Barone: Trabalhar com um produtor diferente era uma demanda nossa, ver onde renderíamos e onde um novo produtor renderia no trabalho. Foi acima de tudo buscar uma “vibe” legal. Mario foi super sensível e somou muito no resultado final. Agora é que estamos nos dando conta de que, sem ele, esse álbum não teria ficado tão bom.

TMDQA!: O Paralamas sempre foi uma banda de seu tempo, no sentido de refletir musicalmente e liricamente a atualidade. E aí nós temos 2017, que talvez seja algo muito além do que vocês imaginaram como tema pra uma música! Você é um entusiasta de História, então como nos vê retratando pra eternidade esse momento confuso em que estamos vivendo? Dá pra fazer uma “Selvagem”, “Alagados”, “O Beco” em 2017?

Barone: “Sinais do sim” virou síntese da tentativa de contraponto desse clima negativo que vivemos no país e no mundo. Uma opção de acreditar que depois de todas essas agruras, sairemos melhores do outro lado. Se viéssemos com outro “Selvagem”, “O Calibre”, estaríamos nos repetindo.

TMDQA!: Falando na sua dedicação à História, mais especificamente da Segunda Guerra, no final de semana tivemos acontecimentos trágicos nos EUA, associados ao neonazismo. Tendo dentro de casa esse exemplo da luta contra o totalitarismo na figura do seu pai, qual é a sua percepção desse atual momento de muita polarização política e social? Você acredita que estamos fadados a repetir a História?

Barone: Vivemos um retrocesso global que muito se deve à falta de investimento na educação. Não aprendemos com as experiências do passado, daí que os erros estão voltando, com força.

TMDQA!: Quando vocês dizem “olha a gente aí”, fica aquela sensação de que na verdade não sumiram nesses 8 anos sem novas músicas e que não planejam sumir. Vocês vão divulgar esse disco… e depois? Já há planos ou é algo que vocês vão pensando projeto a projeto?

Barone: “Olha a gente aí” pode ser entendida como uma espécie de “vocês vão ter que nos aturar”. Não sabemos quanto tempo poderá levar até um novo álbum, mas ficamos muito empolgados com esse retorno ao estúdio, gravar é uma delícia.
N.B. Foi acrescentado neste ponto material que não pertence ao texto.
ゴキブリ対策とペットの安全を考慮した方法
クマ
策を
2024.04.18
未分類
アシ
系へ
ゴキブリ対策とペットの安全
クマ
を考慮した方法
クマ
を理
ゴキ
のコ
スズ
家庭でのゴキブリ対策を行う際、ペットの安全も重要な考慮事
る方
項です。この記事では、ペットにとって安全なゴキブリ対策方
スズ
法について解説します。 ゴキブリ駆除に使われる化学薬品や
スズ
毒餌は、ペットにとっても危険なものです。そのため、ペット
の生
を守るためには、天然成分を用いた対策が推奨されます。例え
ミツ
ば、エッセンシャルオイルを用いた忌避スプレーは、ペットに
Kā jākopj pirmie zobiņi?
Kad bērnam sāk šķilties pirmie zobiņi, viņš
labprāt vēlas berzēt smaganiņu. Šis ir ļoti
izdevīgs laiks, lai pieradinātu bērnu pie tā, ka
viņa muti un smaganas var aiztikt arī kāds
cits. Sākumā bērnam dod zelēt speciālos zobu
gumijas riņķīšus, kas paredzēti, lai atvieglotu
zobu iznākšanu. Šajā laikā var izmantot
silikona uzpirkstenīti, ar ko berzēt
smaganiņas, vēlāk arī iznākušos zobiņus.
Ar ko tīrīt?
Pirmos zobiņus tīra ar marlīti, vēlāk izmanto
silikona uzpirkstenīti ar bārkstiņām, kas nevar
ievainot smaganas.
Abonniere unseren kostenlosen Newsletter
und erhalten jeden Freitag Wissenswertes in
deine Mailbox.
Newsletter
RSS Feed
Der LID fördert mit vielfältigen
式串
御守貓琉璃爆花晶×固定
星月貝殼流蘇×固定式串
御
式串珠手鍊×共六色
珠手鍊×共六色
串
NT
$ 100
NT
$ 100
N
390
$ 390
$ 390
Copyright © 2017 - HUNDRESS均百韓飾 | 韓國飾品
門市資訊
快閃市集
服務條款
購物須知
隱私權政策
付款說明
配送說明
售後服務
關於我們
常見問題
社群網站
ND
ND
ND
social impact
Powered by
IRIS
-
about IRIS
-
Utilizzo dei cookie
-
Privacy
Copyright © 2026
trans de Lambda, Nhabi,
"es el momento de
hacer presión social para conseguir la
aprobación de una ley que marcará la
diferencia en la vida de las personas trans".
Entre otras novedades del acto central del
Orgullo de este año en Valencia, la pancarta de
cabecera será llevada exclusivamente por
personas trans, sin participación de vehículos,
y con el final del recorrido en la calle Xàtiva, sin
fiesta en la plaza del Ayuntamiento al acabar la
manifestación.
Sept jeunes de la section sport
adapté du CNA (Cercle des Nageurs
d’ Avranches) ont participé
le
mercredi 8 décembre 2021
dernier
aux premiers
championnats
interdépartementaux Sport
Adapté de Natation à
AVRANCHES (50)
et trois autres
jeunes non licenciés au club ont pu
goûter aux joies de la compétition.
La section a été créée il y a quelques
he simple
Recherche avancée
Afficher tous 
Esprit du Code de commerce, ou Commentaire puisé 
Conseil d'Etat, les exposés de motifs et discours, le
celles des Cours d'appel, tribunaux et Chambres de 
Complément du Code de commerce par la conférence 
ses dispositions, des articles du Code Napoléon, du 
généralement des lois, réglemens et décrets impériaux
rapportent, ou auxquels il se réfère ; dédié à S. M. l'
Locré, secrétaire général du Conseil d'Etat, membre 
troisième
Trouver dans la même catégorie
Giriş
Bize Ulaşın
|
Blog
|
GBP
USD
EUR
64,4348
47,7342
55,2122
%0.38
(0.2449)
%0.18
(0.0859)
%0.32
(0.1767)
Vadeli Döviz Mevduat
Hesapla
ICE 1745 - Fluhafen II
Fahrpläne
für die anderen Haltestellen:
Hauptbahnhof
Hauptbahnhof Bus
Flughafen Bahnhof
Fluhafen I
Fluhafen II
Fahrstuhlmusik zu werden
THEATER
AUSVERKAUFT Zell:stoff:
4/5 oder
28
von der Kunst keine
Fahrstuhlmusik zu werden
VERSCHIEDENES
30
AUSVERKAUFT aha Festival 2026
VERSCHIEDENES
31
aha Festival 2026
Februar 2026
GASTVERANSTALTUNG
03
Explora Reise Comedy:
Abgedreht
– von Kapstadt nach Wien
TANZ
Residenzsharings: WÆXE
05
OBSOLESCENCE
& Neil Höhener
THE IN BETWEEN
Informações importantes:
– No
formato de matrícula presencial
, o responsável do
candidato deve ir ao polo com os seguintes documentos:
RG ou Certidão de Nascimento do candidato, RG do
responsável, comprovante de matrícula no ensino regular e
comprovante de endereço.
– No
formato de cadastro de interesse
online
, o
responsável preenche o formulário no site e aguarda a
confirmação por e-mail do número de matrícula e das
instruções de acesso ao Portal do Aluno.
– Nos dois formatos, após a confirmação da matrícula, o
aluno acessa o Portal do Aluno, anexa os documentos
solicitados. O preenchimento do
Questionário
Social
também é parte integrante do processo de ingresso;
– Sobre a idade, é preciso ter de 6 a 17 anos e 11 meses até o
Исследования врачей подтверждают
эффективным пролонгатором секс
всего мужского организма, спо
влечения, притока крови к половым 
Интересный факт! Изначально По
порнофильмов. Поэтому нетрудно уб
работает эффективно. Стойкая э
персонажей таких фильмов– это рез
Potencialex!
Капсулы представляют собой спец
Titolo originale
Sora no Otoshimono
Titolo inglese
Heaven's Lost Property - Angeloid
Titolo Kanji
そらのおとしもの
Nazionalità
TMDQA!: A capa do álbum é uma escultura do Barrão. Como vocês se relacionam com a questão gráfica, visual do disco, num momento em que o CD se tornou algo cada vez menos “palpável”?

Barone: Está funcionando muito bem chamar o Raul Mourão pra criar o visual dos nossos álbuns. Ele teve a ideia de usar a escultura do Barrão. Não somos aqueles artistas que cuidam do próprio projeto visual, de cada detalhe do trabalho gráfico, chamamos quem a gente acha que entende e tem dado certo. É uma visão externa da nossa obra que chega para somar. Adoramos a capa, os fãs estão chamando de “o álbum azul dos Paralamas”, muito legal.

TMDQA!: Falando nisso, como nosso site se chama Tenho Mais Discos Que Amigos, sempre perguntamos aos artistas com quem conversamos sobre os discos da vida deles, aqueles que foram formadores de caráter e que são verdadeiros amigos, uma companhia constante. Quais são esses álbuns pra você?

Barone: Sigo vocês no Instagram… Caramba, vou citar de bate-pronto, sem ordem preferencial: Led Zeppelin I [Led Zeppelin], Zenyattà Mondatta [The Police], Aqualung [Jethro Tull], Revolver, Sgt Pepper’s [The Beatles], Acabou Chorare [Novos Baianos], O blesq blom [Titãs], Legião Urbana I [Legião Urbana], Labor of love I (UB40), Fruto Proibido [Rita Lee].